Stored items
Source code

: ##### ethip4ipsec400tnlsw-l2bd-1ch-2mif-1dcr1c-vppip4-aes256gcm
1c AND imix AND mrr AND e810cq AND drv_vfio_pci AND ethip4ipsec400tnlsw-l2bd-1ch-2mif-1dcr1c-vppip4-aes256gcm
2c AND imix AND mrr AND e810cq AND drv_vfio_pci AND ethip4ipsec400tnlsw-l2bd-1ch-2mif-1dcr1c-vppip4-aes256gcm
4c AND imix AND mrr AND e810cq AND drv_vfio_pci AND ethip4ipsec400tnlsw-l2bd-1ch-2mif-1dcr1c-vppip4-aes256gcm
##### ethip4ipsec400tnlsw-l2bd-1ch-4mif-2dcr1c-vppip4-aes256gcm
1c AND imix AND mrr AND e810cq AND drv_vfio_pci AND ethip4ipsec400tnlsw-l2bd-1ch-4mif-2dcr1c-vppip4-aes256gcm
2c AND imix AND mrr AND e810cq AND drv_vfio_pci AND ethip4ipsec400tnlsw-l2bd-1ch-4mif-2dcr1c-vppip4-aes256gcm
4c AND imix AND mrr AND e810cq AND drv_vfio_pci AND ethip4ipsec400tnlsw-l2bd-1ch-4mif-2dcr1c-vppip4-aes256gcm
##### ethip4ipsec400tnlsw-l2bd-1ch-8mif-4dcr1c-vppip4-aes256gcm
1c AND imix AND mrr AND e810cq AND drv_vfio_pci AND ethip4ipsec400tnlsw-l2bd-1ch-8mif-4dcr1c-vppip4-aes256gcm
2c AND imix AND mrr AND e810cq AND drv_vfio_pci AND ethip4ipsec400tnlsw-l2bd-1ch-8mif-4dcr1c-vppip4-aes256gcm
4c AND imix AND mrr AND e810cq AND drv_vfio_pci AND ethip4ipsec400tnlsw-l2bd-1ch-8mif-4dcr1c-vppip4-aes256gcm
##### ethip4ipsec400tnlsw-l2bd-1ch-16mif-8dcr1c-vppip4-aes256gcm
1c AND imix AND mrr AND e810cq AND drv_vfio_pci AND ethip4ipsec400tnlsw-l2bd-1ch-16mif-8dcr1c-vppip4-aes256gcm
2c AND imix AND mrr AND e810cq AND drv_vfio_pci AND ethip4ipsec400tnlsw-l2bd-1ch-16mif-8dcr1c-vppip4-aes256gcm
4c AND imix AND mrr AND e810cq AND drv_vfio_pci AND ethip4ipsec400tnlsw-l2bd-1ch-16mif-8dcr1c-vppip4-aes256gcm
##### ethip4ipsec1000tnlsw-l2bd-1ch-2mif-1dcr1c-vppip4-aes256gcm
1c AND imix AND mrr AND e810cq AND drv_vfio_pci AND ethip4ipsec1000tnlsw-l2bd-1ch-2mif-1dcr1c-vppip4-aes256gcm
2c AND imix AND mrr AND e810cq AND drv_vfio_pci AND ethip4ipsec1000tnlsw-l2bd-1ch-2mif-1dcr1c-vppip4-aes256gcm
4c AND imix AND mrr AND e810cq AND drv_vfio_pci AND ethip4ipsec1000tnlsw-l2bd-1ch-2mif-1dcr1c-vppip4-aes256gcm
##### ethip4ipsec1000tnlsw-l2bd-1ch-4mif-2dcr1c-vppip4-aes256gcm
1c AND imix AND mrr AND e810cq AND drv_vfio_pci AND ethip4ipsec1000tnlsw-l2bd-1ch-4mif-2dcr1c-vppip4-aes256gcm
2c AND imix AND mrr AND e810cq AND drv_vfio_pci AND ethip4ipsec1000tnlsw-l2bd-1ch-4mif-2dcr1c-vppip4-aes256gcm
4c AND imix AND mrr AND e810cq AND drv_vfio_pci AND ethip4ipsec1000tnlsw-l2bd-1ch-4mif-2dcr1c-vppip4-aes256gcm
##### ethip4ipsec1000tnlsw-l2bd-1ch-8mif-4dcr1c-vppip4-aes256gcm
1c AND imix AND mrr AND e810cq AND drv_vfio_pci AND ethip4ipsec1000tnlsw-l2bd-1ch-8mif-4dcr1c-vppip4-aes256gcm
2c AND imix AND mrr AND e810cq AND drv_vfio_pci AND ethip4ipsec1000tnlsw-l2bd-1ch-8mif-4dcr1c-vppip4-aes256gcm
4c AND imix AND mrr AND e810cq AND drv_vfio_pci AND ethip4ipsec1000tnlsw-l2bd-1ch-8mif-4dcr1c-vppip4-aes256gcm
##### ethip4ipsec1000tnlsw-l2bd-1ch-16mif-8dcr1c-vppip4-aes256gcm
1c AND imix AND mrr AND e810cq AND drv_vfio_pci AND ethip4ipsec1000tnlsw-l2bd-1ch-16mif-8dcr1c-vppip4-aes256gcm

Activity
Make an exact transcription of the entries above.

Exercise result
Source code

: ##### ethip4ipsec400tnlsw-l2bd-1ch-2mif-1dcr1c-vppip4-aes256gcm
1c AND imix AND mrr AND e810cq AND drv_vfio_pci AND ethip4ipsec400tnlsw-l2bd-1ch-2mif-1dcr1c-vppip4-aes256gcm
2c AND imix AND mrr AND e810cq AND drv_vfio_pci AND ethip4ipsec400tnlsw-l2bd-1ch-2mif-1dcr1c-vppip4-aes256gcm
4c AND imix AND mrr AND e810cq AND drv_vfio_pci AND ethip4ipsec400tnlsw-l2bd-1ch-2mif-1dcr1c-vppip4-aes256gcm
##### ethip4ipsec400tnlsw-l2bd-1ch-4mif-2dcr1c-vppip4-aes256gcm
1c AND imix AND mrr AND e810cq AND drv_vfio_pci AND ethip4ipsec400tnlsw-l2bd-1ch-4mif-2dcr1c-vppip4-aes256gcm
2c AND imix AND mrr AND e810cq AND drv_vfio_pci AND ethip4ipsec400tnlsw-l2bd-1ch-4mif-2dcr1c-vppip4-aes256gcm
4c AND imix AND mrr AND e810cq AND drv_vfio_pci AND ethip4ipsec400tnlsw-l2bd-1ch-4mif-2dcr1c-vppip4-aes256gcm
##### ethip4ipsec400tnlsw-l2bd-1ch-8mif-4dcr1c-vppip4-aes256gcm
1c AND imix AND mrr AND e810cq AND drv_vfio_pci AND ethip4ipsec400tnlsw-l2bd-1ch-8mif-4dcr1c-vppip4-aes256gcm
2c AND imix AND mrr AND e810cq AND drv_vfio_pci AND ethip4ipsec400tnlsw-l2bd-1ch-8mif-4dcr1c-vppip4-aes256gcm
4c AND imix AND mrr AND e810cq AND drv_vfio_pci AND ethip4ipsec400tnlsw-l2bd-1ch-8mif-4dcr1c-vppip4-aes256gcm
##### ethip4ipsec400tnlsw-l2bd-1ch-16mif-8dcr1c-vppip4-aes256gcm
1c AND imix AND mrr AND e810cq AND drv_vfio_pci AND ethip4ipsec400tnlsw-l2bd-1ch-16mif-8dcr1c-vppip4-aes256gcm
2c AND imix AND mrr AND e810cq AND drv_vfio_pci AND ethip4ipsec400tnlsw-l2bd-1ch-16mif-8dcr1c-vppip4-aes256gcm
4c AND imix AND mrr AND e810cq AND drv_vfio_pci AND ethip4ipsec400tnlsw-l2bd-1ch-16mif-8dcr1c-vppip4-aes256gcm
##### ethip4ipsec1000tnlsw-l2bd-1ch-2mif-1dcr1c-vppip4-aes256gcm
1c AND imix AND mrr AND e810cq AND drv_vfio_pci AND ethip4ipsec1000tnlsw-l2bd-1ch-2mif-1dcr1c-vppip4-aes256gcm
2c AND imix AND mrr AND e810cq AND drv_vfio_pci AND ethip4ipsec1000tnlsw-l2bd-1ch-2mif-1dcr1c-vppip4-aes256gcm
4c AND imix AND mrr AND e810cq AND drv_vfio_pci AND ethip4ipsec1000tnlsw-l2bd-1ch-2mif-1dcr1c-vppip4-aes256gcm
##### ethip4ipsec1000tnlsw-l2bd-1ch-4mif-2dcr1c-vppip4-aes256gcm
1c AND imix AND mrr AND e810cq AND drv_vfio_pci AND ethip4ipsec1000tnlsw-l2bd-1ch-4mif-2dcr1c-vppip4-aes256gcm
2c AND imix AND mrr AND e810cq AND drv_vfio_pci AND ethip4ipsec1000tnlsw-l2bd-1ch-4mif-2dcr1c-vppip4-aes256gcm
4c AND imix AND mrr AND e810cq AND drv_vfio_pci AND ethip4ipsec1000tnlsw-l2bd-1ch-4mif-2dcr1c-vppip4-aes256gcm
##### ethip4ipsec1000tnlsw-l2bd-1ch-8mif-4dcr1c-vppip4-aes256gcm
1c AND imix AND mrr AND e810cq AND drv_vfio_pci AND ethip4ipsec1000tnlsw-l2bd-1ch-8mif-4dcr1c-vppip4-aes256gcm
2c AND imix AND mrr AND e810cq AND drv_vfio_pci AND ethip4ipsec1000tnlsw-l2bd-1ch-8mif-4dcr1c-vppip4-aes256gcm
4c AND imix AND mrr AND e810cq AND drv_vfio_pci AND ethip4ipsec1000tnlsw-l2bd-1ch-8mif-4dcr1c-vppip4-aes256gcm
##### ethip4ipsec1000tnlsw-l2bd-1ch-16mif-8dcr1c-vppip4-aes256gcm
1c AND imix AND mrr AND e810cq AND drv_vfio_pci AND ethip4ipsec1000tnlsw-l2bd-1ch-16mif-8dcr1c-vppip4-aes256gcm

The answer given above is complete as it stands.